L’escalade récente a d’ores et déjà affecté le rythme des préparatifs pour le rapatriement des Rohingya au Myanmar, a-t-il indiqué, y voyant une autre source de tensions, en particulier dans les camps de Rohingya et dans les communautés d’accueil environnantes à Cox’s Bazar. Il a appelé le Myanmar à faire preuve d’une véritable volonté politique et à coopérer avec le Bangladesh pour mettre en œuvre les accords bilatéraux de retour, signés en 2017 et 2018, avant de solliciter également un engagement significatif et efficace de la communauté internationale, en particulier des organisations régionales, des pays de la région et des pays voisins, pour rétablir la paix et la stabilité dans l’État rakhine et soutenir la réintégration des futurs rapatriés. Signalant au passage qu’aucun progrès n’a pu être réalisé au cours des six dernières années et que pas un seul Rohingya n’a pu être rapatrié dans le cadre des accords bilatéraux signés, le représentant a noté que la résolution 2669 (2022) souligne la nécessité de créer les conditions nécessaires au retour volontaire, sûr, digne et durable des réfugiés rohingya et des personnes déplacées, ainsi que la nécessité de s’attaquer aux causes profondes. Or, a-t-il argué, les causes profondes de la vulnérabilité des minorités rohingya sont principalement ancrées dans le cadre juridique et politique discriminatoire du Myanmar. Si l’on ne s’attaque pas à ces causes sous-jacentes, les efforts bilatéraux et régionaux ont peu de chances d’aboutir, a-t-il estimé.

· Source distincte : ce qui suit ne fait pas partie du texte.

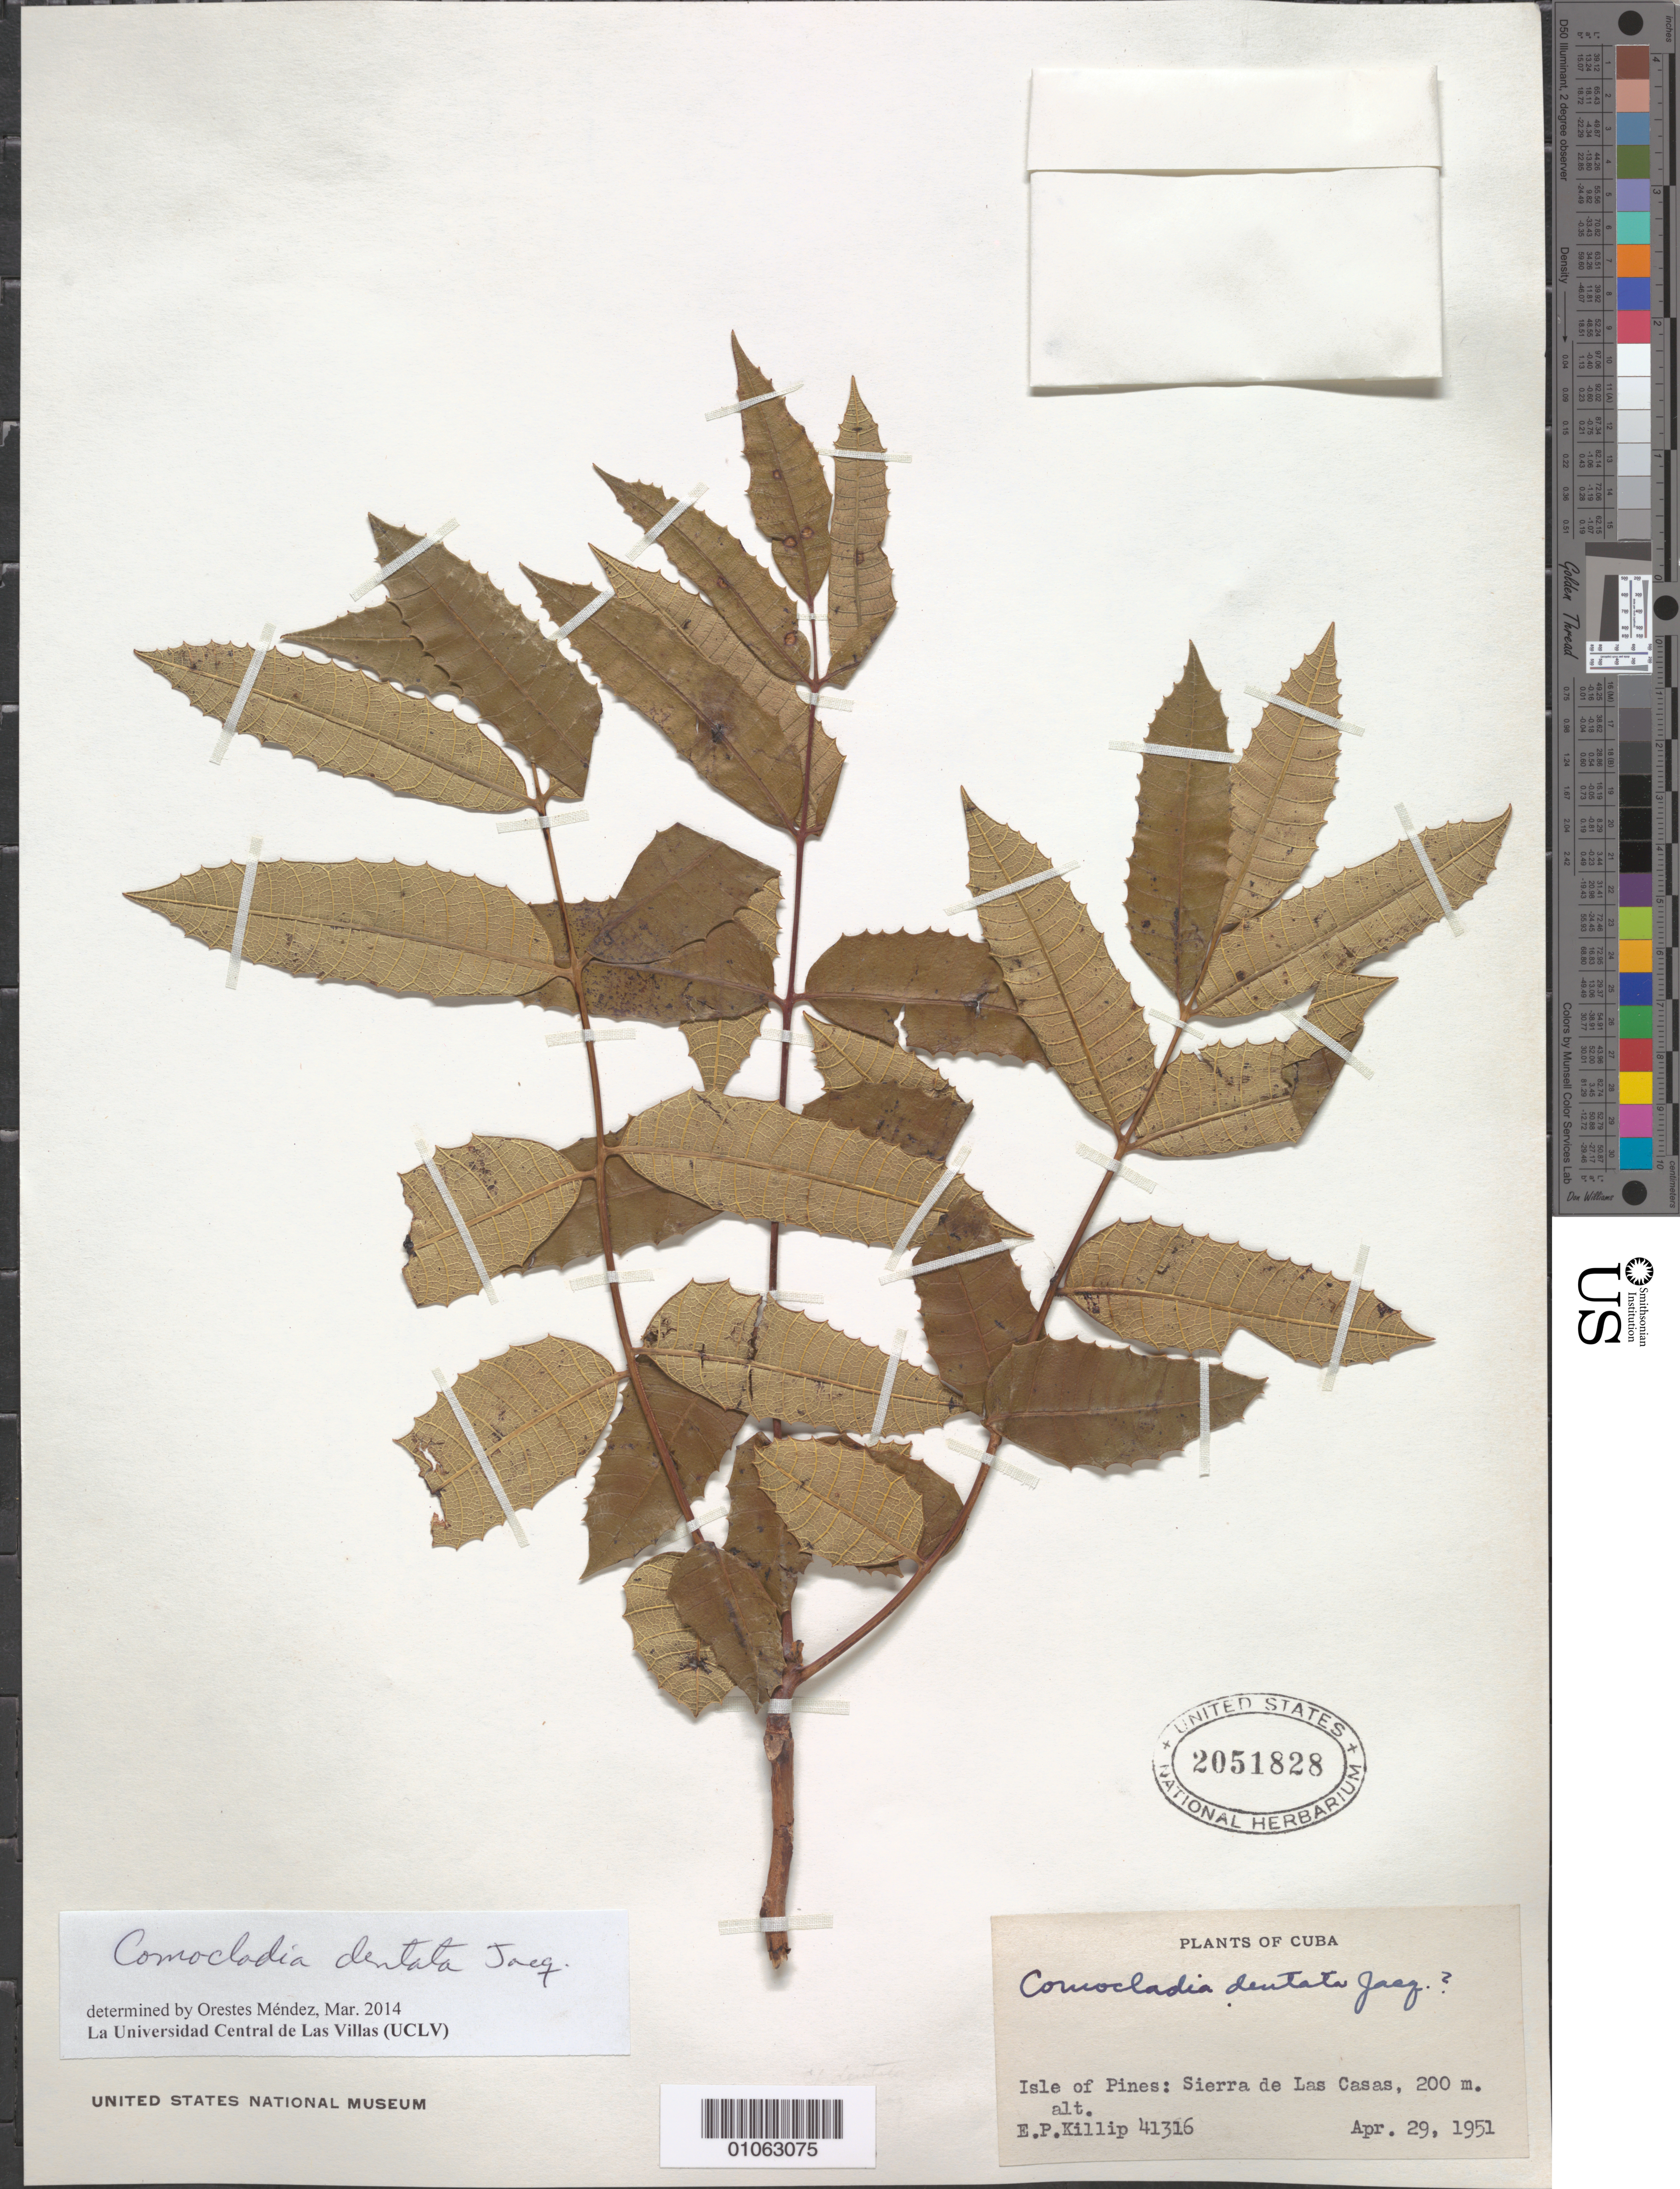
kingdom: Plantae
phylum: Tracheophyta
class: Magnoliopsida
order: Sapindales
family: Anacardiaceae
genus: Comocladia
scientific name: Comocladia dentata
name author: Jacq.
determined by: Méndez, Orestes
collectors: E. P. Killip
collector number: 41316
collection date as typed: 29 Apr 1951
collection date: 1951-04-29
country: Cuba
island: Isla de la Juventud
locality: Sierra de las Casas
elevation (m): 200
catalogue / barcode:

Le représentant a reproché à l’ONU de n’avoir pas réussi à maintenir une présence forte au Myanmar, notant que le poste d’envoyé spécial est resté vacant pendant près d’un an et que le poste de coordonnateur de l’action humanitaire l’est aussi depuis longtemps, alors même que près de 18 millions de personnes au Myanmar ont besoin d’aide humanitaire, dont 1,7 million dans la seule région de Rakhine. Revenant sur la résolution 2669 du Conseil, il a regretté qu’elle ne prévoie aucun cycle de rapports réguliers sur les progrès de sa mise en œuvre, à l’exception d’un briefing ponctuel de l’Envoyé spécial du Secrétaire général. Un cycle périodique garantirait, selon lui, une attention continue par rapport à la crise dans l’État rakhine et contribuerait à prévenir son escalade. Il a également demandé au Conseil d’assurer le suivi des processus de reddition de comptes et de se pencher sur les violations du droit international humanitaire qui se poursuivent dans cet État. Le délégué a tenu à préciser que le Bangladesh n’a aucunement l’intention de s’immiscer dans les affaires intérieures du Myanmar, ajoutant que compte tenu de la gravité de la situation, le Conseil de sécurité doit être plus impliqué dans son règlement.